I cannot find any integrity in filing lawsuits. I cannot understand why those leaving have not heeded the advice of Nigerian Archbishop Peter Akinola, with whom many are aligning and who told them last year that if they were to leave, they were to do so cleanly, forsaking their pay, their pensions and their buildings.

Most of all, I cannot understand how anyone can ignore the truth of what Virginia Bishop Peter James Lee has said all along in this dispute: We could ALL be wrong.

Even the Episcopal Church in Sudan, which disagrees with actions taken in the American Church in the last three years, understands this last part. In January, the Sudanese Church said that although it condemned some actions of the American Church, it wanted both churches to continue to walk together, because we are all sinners.
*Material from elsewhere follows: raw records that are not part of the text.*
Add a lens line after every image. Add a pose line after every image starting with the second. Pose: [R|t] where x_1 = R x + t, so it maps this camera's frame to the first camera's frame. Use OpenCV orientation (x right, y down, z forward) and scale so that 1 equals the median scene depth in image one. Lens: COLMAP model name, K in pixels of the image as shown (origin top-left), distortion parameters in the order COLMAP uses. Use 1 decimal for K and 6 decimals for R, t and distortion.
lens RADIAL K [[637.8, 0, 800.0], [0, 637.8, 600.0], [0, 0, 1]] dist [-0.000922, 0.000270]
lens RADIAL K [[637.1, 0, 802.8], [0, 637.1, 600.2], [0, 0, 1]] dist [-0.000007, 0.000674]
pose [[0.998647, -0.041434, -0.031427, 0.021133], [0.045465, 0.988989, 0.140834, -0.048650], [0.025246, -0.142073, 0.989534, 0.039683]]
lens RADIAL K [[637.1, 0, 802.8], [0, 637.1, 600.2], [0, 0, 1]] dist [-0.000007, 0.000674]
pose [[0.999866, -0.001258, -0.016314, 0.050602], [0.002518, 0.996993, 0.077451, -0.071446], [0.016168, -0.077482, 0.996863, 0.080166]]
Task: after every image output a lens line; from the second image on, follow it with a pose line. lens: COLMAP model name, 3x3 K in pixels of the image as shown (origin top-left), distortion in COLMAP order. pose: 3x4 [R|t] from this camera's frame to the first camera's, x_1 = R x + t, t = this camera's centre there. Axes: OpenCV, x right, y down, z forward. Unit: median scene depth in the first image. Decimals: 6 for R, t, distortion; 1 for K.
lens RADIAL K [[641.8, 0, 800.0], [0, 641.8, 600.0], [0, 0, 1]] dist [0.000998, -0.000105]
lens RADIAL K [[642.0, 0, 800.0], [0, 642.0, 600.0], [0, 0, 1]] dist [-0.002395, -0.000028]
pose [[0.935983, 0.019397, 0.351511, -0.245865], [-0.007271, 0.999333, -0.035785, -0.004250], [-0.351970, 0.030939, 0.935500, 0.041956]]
More important to the Sudanese was the fact that the American Church had walked with it throughout the long, deadly national civil war. Now, in its time of need, the Sudanese said, they would walk with us through our own small version of a church civil war. Because there is a chance that indeed, we could all be wrong.

Those leaving the Episcopal Church claim they must do so to survive.

They seem to forget that in many parts of the world, the Church is concerned with REAL survival.

And in those areas where REAL survival is at stake, the Gospel that is preached is one of inclusiveness and love, because only inclusiveness and love can overcome the hatred that has left millions of Sudanese dead in the last 50 years.

Hatred has no place in the Sudanese Church.

It has no place in the American Church either.

God's love -- and how that is lived out -- is the ONLY thing that counts.

---The Rev. Lauren R. Stanley is an appointed missionary serving in the Diocese of Renk in the Episcopal Church of Sudan. She is temporarily serving in the United States. This story appeared in The Daily Herald on page B6.